Only the number should be given: how many lines below contain "Freetown".

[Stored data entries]
-----
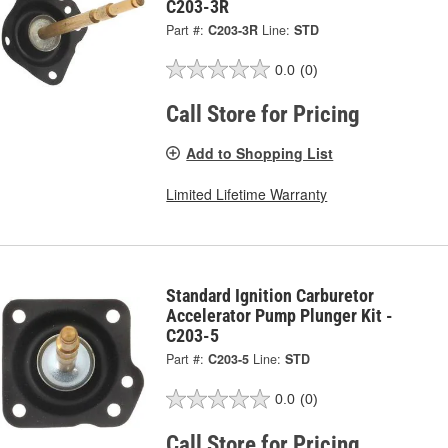
C203-3R
Part #:
C203-3R
Line:
STD
0.0
(0)
Call Store for Pricing
Add to Shopping List
Limited Lifetime Warranty
Standard Ignition Carburetor
Accelerator Pump Plunger Kit -
C203-5
Part #:
C203-5
Line:
STD
0.0
(0)
Call Store for Pricing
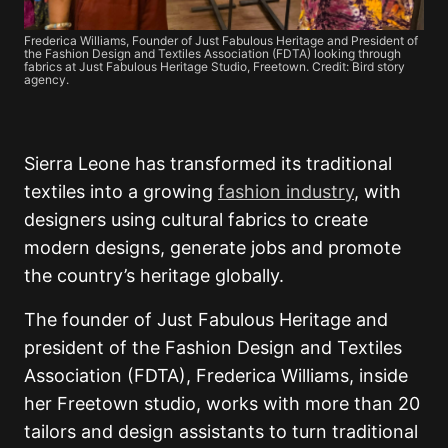
Frederica Williams, Founder of Just Fabulous Heritage and President of
the Fashion Design and Textiles Association (FDTA) looking through
fabrics at Just Fabulous Heritage Studio, Freetown. Credit: Bird story
agency.
Sierra Leone has transformed its traditional
textiles into a growing
fashion industry
, with
designers using cultural fabrics to create
modern designs, generate jobs and promote
the country’s heritage globally.
The founder of Just Fabulous Heritage and
president of the Fashion Design and Textiles
Association (FDTA), Frederica Williams, inside
her Freetown studio, works with more than 20
tailors and design assistants to turn traditional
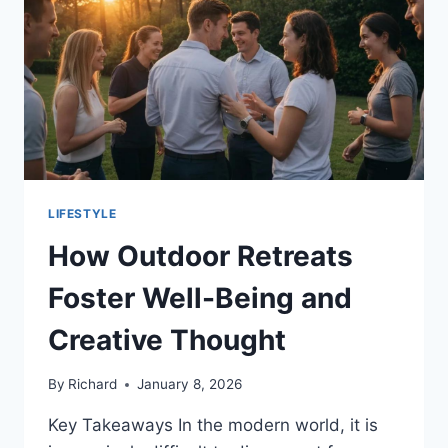
YOUR
LIFESTYLE
LIFESTYLE
How Outdoor Retreats
Foster Well-Being and
Creative Thought
By
Richard
January 8, 2026
Key Takeaways In the modern world, it is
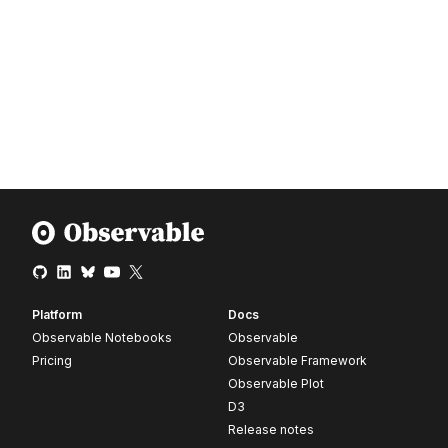
Platform
Docs
Observable Notebooks
Observable
Pricing
Observable Framework
Observable Plot
D3
Release notes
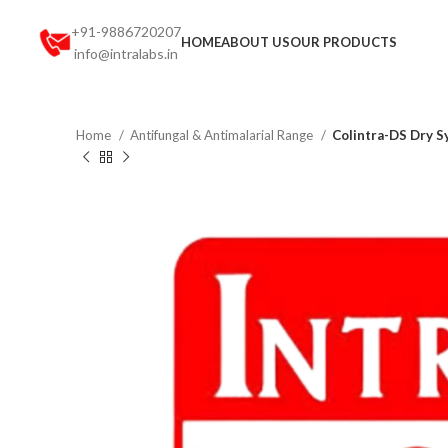
+91-9886720207
HOME
ABOUT US
OUR PRODUCTS
info@intralabs.in
Home
Antifungal & Antimalarial Range
Colintra-DS Dry S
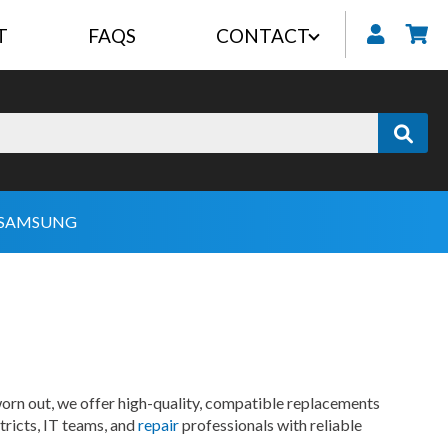
T
FAQS
CONTACT
My
SAMSUNG
rn out, we offer high-quality, compatible replacements
tricts, IT teams, and
repair
professionals with reliable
-----
Response box>
2